The church was built on the site of several earlier churches and places of worship dating back to the days when it was the necropolis of the Roman town of Serdica. In the 2nd century, it was the location of a Roman theatre. Over the next few centuries, several other churches were constructed, only to be destroyed by invading forces such as the Goths and the Huns. The basic cross design of the present basilica, with its two east towers and one tower-cupola, is believed to be the fifth structure to be constructed on the site and was built during the reign of Byzantine Emperor Justinian I in the middle of the 6th century (527-565). It is thus a contemporary of the better-known Hagia Sophia church in Constantinople.

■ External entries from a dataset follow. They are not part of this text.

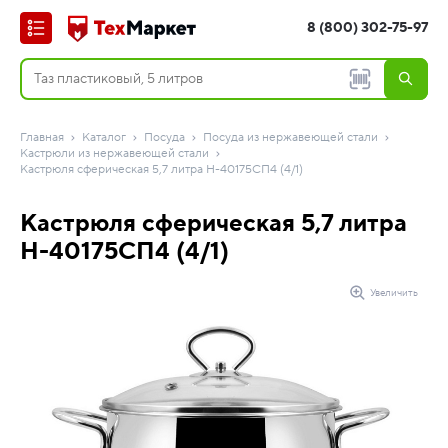
8 (800) 302-75-97
Главная
Каталог
Посуда
Посуда из нержавеющей стали
Кастрюли из нержавеющей стали
Кастрюля сферическая 5,7 литра Н-40175СП4 (4/1)
Кастрюля сферическая 5,7 литра
Н-40175СП4 (4/1)
Увеличить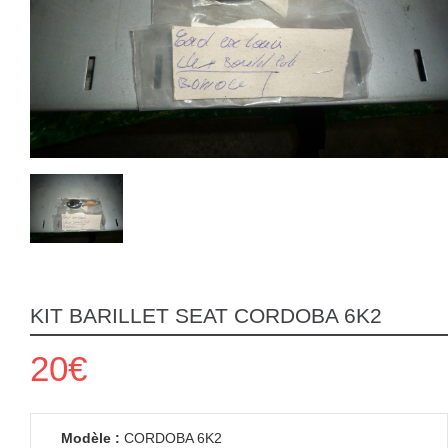
KIT BARILLET SEAT CORDOBA 6K2
20€
Modèle :
CORDOBA 6K2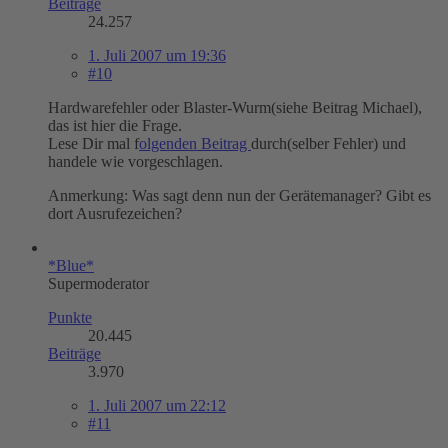
Beiträge
24.257
1. Juli 2007 um 19:36
#10
Hardwarefehler oder Blaster-Wurm(siehe Beitrag Michael),
das ist hier die Frage.
Lese Dir mal f
olgenden Beitrag
durch(selber Fehler) und
handele wie vorgeschlagen.
Anmerkung: Was sagt denn nun der Gerätemanager? Gibt es
dort Ausrufezeichen?
*Blue*
Supermoderator
Punkte
20.445
Beiträge
3.970
1. Juli 2007 um 22:12
#11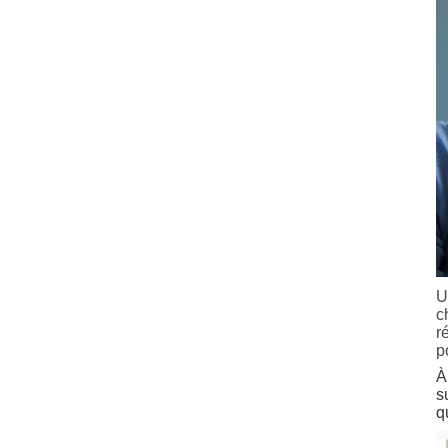
U
c
r
p
À
s
q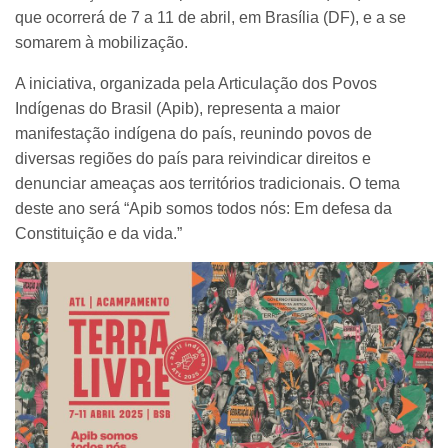
que ocorrerá de 7 a 11 de abril, em Brasília (DF), e a se
somarem à mobilização.
A iniciativa, organizada pela Articulação dos Povos
Indígenas do Brasil (Apib), representa a maior
manifestação indígena do país, reunindo povos de
diversas regiões do país para reivindicar direitos e
denunciar ameaças aos territórios tradicionais. O tema
deste ano será “Apib somos todos nós: Em defesa da
Constituição e da vida.”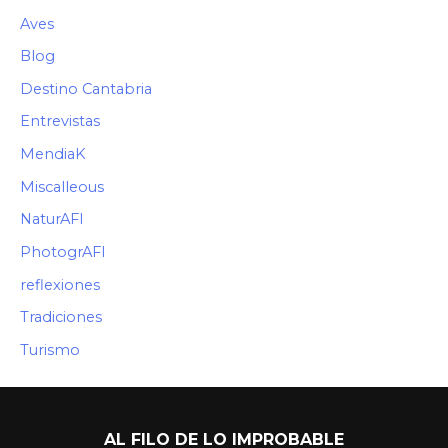
Aves
Blog
Destino Cantabria
Entrevistas
MendiaK
Miscalleous
NaturAFI
PhotogrAFI
reflexiones
Tradiciones
Turismo
AL FILO DE LO IMPROBABLE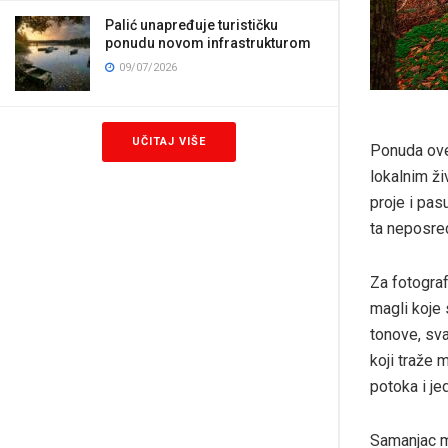
Palić unapređuje turističku
ponudu novom infrastrukturom
09/07/2026
UČITAJ VIŠE
Ponuda ove 
lokalnim ži
proje i pas
ta neposre
Za fotograf
magli koje
tonove, sva
koji traže
potoka i je
Samanjac mo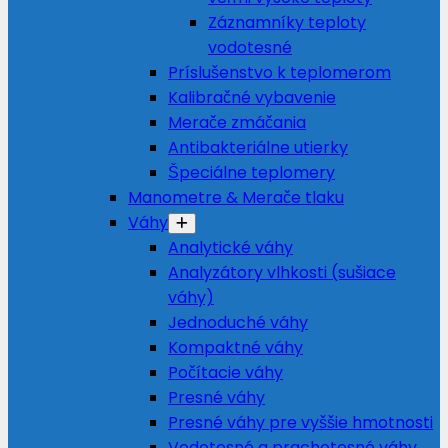
Záznamníky teploty
vodotesné
Príslušenstvo k teplomerom
Kalibračné vybavenie
Merače zmáčania
Antibakteriálne utierky
Špeciálne teplomery
Manometre & Merače tlaku
Váhy
Analytické váhy
Analyzátory vlhkosti (sušiace
váhy)
Jednoduché váhy
Kompaktné váhy
Počítacie váhy
Presné váhy
Presné váhy pre vyššie hmotnosti
Vodotesné a prachotesné váhy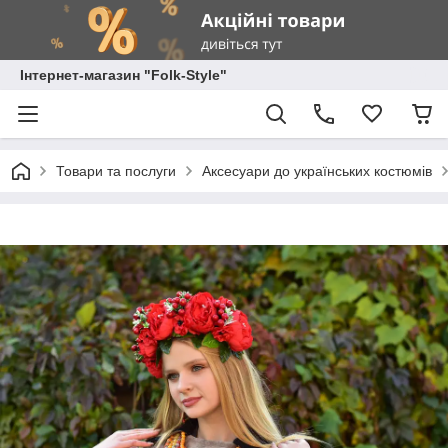
Інтернет-магазин "Folk-Style"
Товари та послуги
Аксесуари до українських костюмів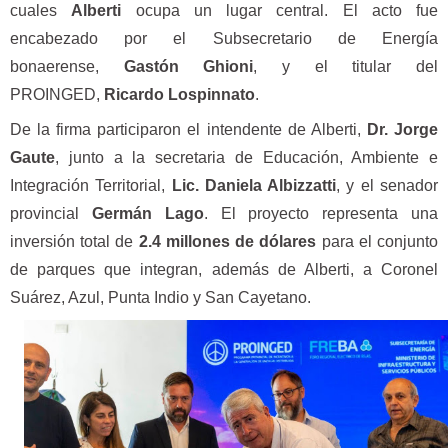
cuales
Alberti
ocupa un lugar central. El acto fue
encabezado por el Subsecretario de Energía
bonaerense,
Gastón Ghioni
, y el titular del
PROINGED,
Ricardo Lospinnato
.
De la firma participaron el intendente de Alberti,
Dr. Jorge
Gaute
, junto a la secretaria de Educación, Ambiente e
Integración Territorial,
Lic. Daniela Albizzatti
, y el senador
provincial
Germán Lago
. El proyecto representa una
inversión total de
2.4 millones de dólares
para el conjunto
de parques que integran, además de Alberti, a Coronel
Suárez, Azul, Punta Indio y San Cayetano.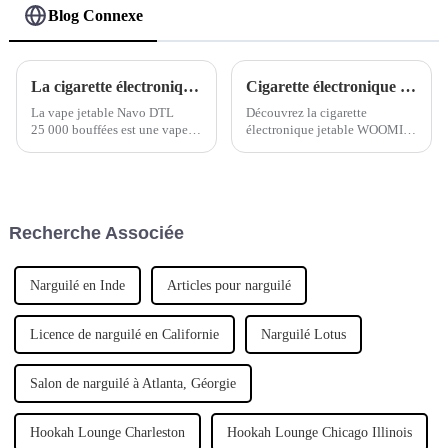
Blog Connexe
La cigarette électronique jetable Navo DTL 25 000 bouffées Shisha Hookah : une nouvelle référence en matière de vapotage de narguilé
Cigarette électronique WOOMI : la cigarette électronique jetable Lava Plus pour un avenir plus propre et plus sain
La vape jetable Navo DTL
Découvrez la cigarette
25 000 bouffées est une vape
électronique jetable WOOMI
haut de gamme de type
Lava Plus : la voie vers un
narguilé offrant jusqu'à 25 000
avenir plus propre et plus sain.
bouffées, conçue pour des
Profitez du confort ultime d'une
performances durables et
cigarette électronique jetable
personnalisables. Dotée d'un
de haute qualité. Commandez
Recherche Associée
débit réglable, d'une double
dès maintenant et lancez-
résistance mesh…
vous…
Narguilé en Inde
Articles pour narguilé
Licence de narguilé en Californie
Narguilé Lotus
Salon de narguilé à Atlanta, Géorgie
Hookah Lounge Charleston
Hookah Lounge Chicago Illinois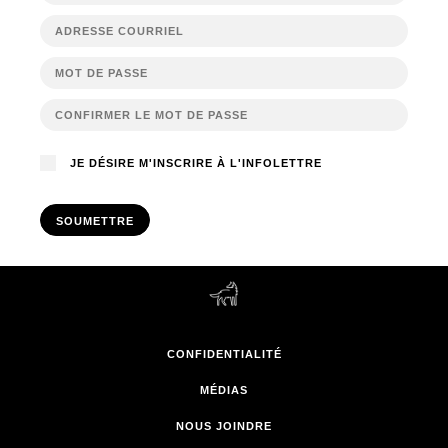
JE DÉSIRE M'INSCRIRE À L'INFOLETTRE
SOUMETTRE
CONFIDENTIALITÉ
MÉDIAS
NOUS JOINDRE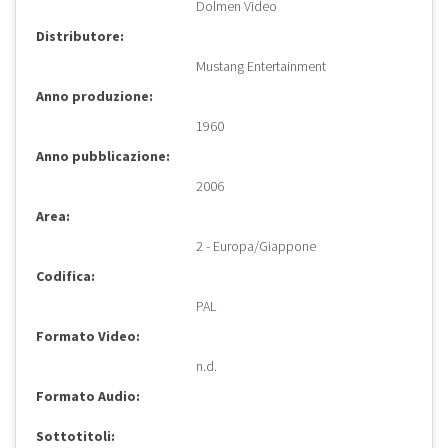
Dolmen Video
Distributore:
Mustang Entertainment
Anno produzione:
1960
Anno pubblicazione:
2006
Area:
2 - Europa/Giappone
Codifica:
PAL
Formato Video:
n.d.
Formato Audio:
Sottotitoli: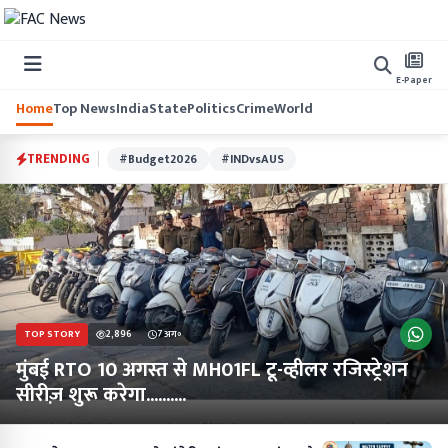
E-Paper
Home
Top News
India
State
Politics
Crime
World
TRENDING
#Budget2026
#INDvsAUS
TOP STORY
2,896
7 अग॰
मुंबई RTO 10 अगस्त से MH01FL टू-व्हीलर रजिस्ट्रेशन
सीरीज़ शुरू करेगा..........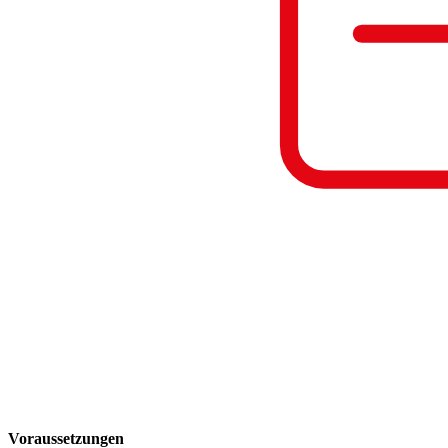
Voraussetzungen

During the period of the 11th – 14th century it was a metropolitan church and its glory was so great that in the 14th century it gave its name to the city.
In the 16th century during the Ottoman Dominion the temple was reconstructed into a mosque, and its wall paintings were destroyed. According to a legend, in the 16th century the goldsmith Georgi was burned alive in front of it, because he refused to convert into Islam. The great earthquakes in 1818 and 1858 demolished the minaret and destroyed the building, and according to a legend during the second earthquake the two sons of the imam were in the building and died. The Muslims considered that a bad omen and deserted the temple. It was deserted for a long time, but after the Liberation (1878) it was turned into a warehouse.
The building was renovated a number of times, and since the beginning of the 20th century archaeological excavations have been conducted here. Currently the appearance of the temple is as close as possible to its authentic look from the late antiquity and the early Middle Ages. The revolutionary Vasil Levski (1837 – 1873) was hung in close proximity to the temple. Behind the church lies the grave of the great Bulgarian writer Ivan Vazov (1850 – 1921).
The Hagia Sophia Church is now one of the most valuable pieces of Early Christian architecture in Southeastern Europe. The present building is a cross basilica with three altars. The floor of the church is covered with complex Early Christian ornamental or flora and fauna-themed mosaics. The Hagia Sophia Church stands in the middle of an ancient necropolis and many tombs have been unearthed both under and near the church. Some of the tombs even feature frescoes.
According to popular lore, St Sophia's miraculous powers protected the building over the centuries, warding off human invasions and natural disasters to keep the church as an example of the elegant, austere, and symmetrical architecture of the age.
Because St. Sophia represents divine wisdom rather than a historical saint, icons within the church depict Sophia as Christ Emmanuel - a young figure of Christ seated on a rainbow. The church also displays icons of historical saints, including St. George and St. Vladimir.